Local shares ended the day down as the market reacted to stronger-than-expected gross domestic product data that showed growth of 3.1% over the year and 1.1% in the March quarter. Today’s selling a reaction to a decreased chance of a cash rate cut by the Reserve Bank over the next quarter and as global markets get skittish over the prospect of a Brexit vote in the June 23 UK referendum.

Here’s a quick recap:

  • S&P/ASX 200 (Index: ^AXJO) (ASX: XJO) down 1% at 5323 points
  • ALL ORDINARIES (Index: ^AXAO) (ASX: XAO) down 1% to 5395 points
  • AUD/USD up 0.6% at US 72.7 cents
  • Iron Ore at US$50.15 a tonne
  • Gold at US$1,215 an ounce
  • Brent oil at US$49.51 a barrel

Today’s leading gainers from among the S&P/ASX 200 included mining services business Worleyparson Limited (ASX: WOR) up 4.3%, and cattle farmer Australian Agricultural Co Ltd (ASX: AAC) up 3.4%.

Record extracts:
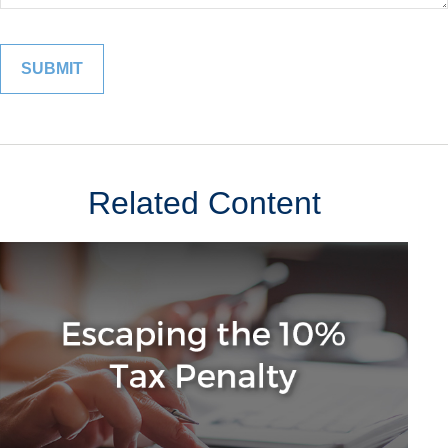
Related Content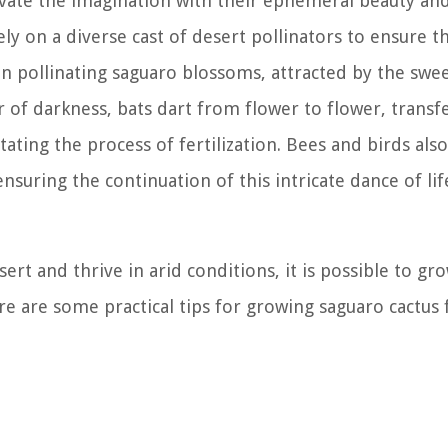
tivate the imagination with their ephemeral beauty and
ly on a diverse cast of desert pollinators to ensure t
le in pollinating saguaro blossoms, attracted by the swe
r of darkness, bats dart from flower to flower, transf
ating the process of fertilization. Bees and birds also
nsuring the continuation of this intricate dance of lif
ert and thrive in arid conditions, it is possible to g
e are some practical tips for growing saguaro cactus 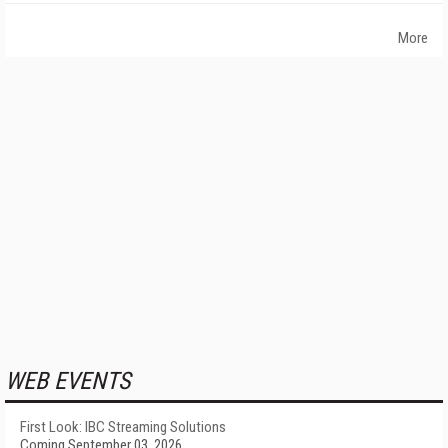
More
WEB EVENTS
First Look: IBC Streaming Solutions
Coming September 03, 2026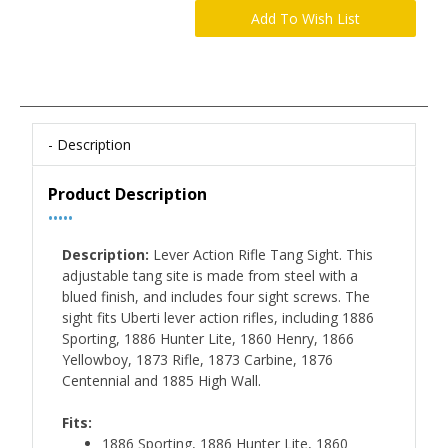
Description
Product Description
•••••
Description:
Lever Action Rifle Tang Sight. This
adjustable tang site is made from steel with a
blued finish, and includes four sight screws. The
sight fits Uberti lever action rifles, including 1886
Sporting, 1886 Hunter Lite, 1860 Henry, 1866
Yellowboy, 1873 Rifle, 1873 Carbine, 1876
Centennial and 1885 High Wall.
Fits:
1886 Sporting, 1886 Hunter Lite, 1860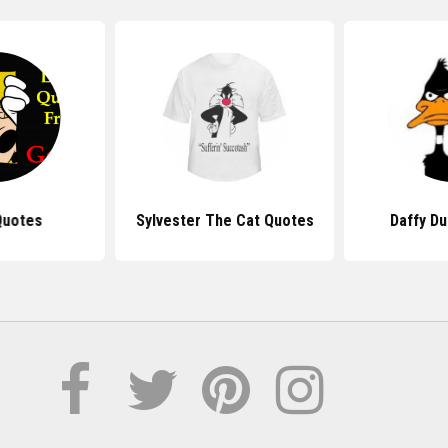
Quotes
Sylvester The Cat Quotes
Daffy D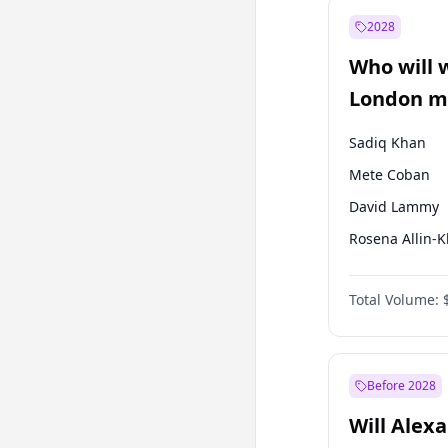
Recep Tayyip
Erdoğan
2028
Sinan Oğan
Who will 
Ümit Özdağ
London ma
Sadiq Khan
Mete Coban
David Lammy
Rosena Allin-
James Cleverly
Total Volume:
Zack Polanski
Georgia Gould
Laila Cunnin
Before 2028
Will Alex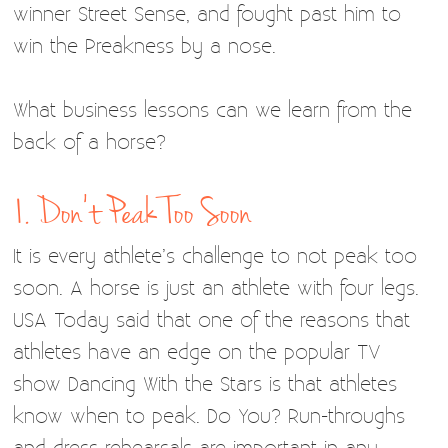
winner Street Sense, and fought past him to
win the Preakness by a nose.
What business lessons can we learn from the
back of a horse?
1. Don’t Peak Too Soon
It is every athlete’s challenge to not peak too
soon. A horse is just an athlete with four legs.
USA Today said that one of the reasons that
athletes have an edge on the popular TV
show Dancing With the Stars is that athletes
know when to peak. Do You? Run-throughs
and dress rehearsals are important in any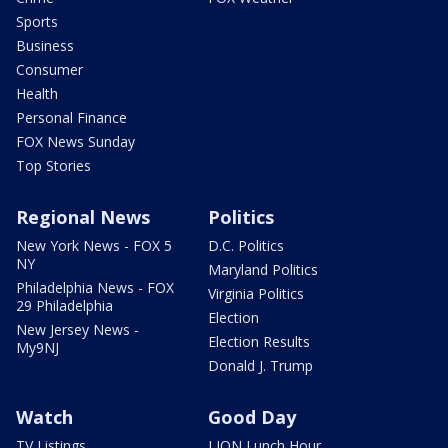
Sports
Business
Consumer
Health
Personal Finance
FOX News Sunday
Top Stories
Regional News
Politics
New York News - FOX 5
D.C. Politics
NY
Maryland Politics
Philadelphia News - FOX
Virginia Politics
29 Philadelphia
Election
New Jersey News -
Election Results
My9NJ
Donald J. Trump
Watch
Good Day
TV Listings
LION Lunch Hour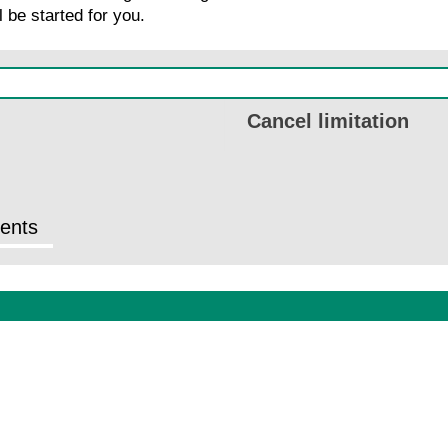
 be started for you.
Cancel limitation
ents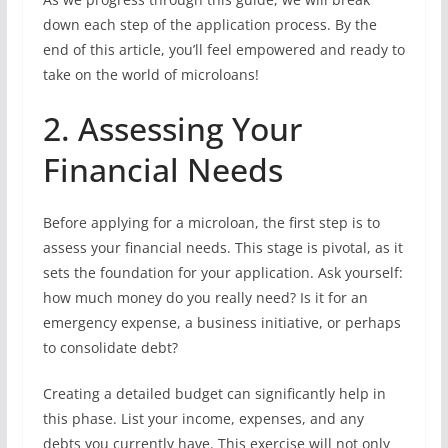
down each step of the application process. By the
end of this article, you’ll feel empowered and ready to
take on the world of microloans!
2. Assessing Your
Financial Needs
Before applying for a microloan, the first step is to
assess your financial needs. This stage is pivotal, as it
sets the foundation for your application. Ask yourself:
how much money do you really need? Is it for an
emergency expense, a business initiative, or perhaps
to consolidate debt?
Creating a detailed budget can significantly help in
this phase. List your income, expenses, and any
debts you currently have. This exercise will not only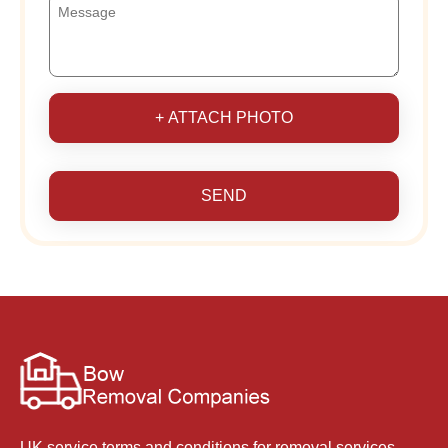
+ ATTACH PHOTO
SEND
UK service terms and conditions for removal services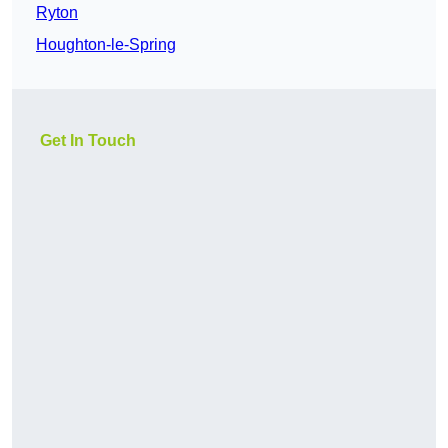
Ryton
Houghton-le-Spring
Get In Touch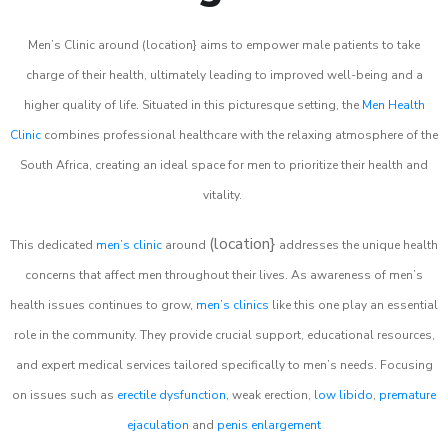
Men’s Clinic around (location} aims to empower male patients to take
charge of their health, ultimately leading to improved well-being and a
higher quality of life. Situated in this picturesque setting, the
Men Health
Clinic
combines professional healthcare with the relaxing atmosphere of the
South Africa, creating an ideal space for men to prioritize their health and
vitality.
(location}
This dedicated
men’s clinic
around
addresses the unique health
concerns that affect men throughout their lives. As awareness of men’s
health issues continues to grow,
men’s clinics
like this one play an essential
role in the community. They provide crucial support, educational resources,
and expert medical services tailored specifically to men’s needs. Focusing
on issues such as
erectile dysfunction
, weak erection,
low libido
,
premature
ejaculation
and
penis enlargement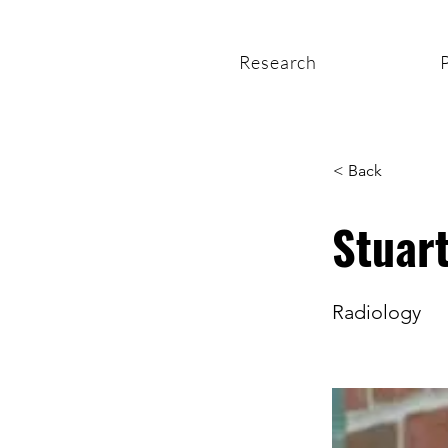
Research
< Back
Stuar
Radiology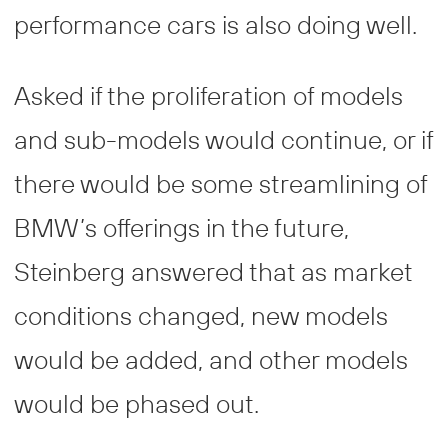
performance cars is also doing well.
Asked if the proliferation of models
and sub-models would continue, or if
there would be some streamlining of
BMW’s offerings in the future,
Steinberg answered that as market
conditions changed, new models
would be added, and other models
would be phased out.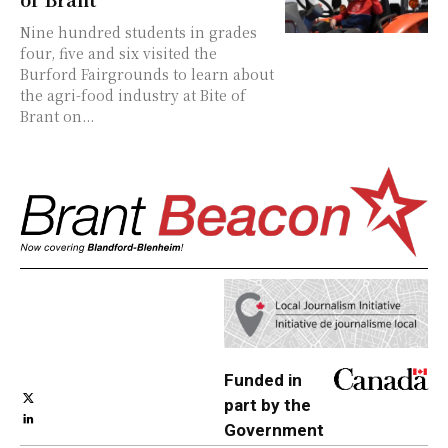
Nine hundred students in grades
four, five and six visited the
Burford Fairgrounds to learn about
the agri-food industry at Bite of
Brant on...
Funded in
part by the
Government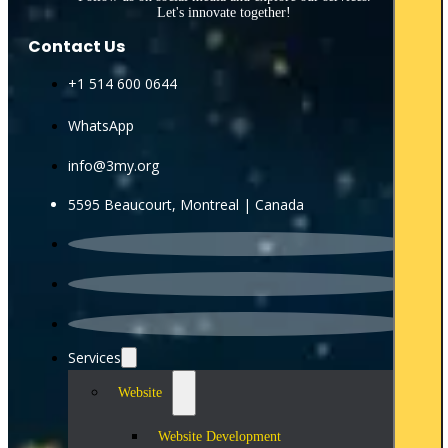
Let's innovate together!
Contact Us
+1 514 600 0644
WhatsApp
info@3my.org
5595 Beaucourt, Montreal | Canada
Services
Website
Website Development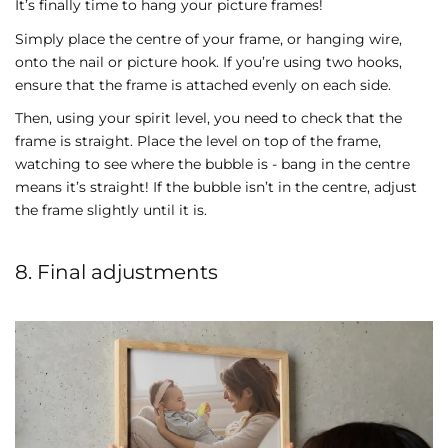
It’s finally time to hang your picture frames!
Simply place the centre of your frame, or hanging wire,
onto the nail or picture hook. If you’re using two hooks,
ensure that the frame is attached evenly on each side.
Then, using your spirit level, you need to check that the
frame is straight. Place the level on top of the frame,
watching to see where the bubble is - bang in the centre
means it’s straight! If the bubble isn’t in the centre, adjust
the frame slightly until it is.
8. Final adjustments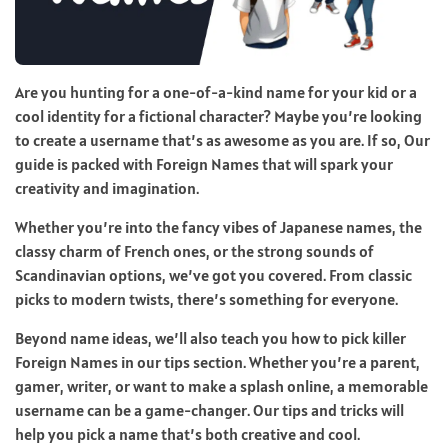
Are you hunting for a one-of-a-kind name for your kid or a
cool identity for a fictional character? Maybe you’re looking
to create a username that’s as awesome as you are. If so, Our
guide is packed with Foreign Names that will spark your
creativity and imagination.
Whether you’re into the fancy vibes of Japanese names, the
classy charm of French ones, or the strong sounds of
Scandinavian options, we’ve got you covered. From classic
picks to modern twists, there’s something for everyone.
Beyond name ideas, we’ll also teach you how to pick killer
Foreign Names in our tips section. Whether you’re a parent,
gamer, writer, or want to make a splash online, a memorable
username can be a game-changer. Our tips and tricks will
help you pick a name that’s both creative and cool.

Exercise goal: Reproduce the market report from "Local shares ended" up to and including "June 23 UK referendum.", swapping "Reserve Bank" for "RBA". Work from the market report alone, not the items.

Answer box:
Local shares ended the day down as the market reacted to stronger-than-expected gross domestic product data that showed growth of 3.1% over the year and 1.1% in the March quarter. Today’s selling a reaction to a decreased chance of a cash rate cut by the RBA over the next quarter and as global markets get skittish over the prospect of a Brexit vote in the June 23 UK referendum.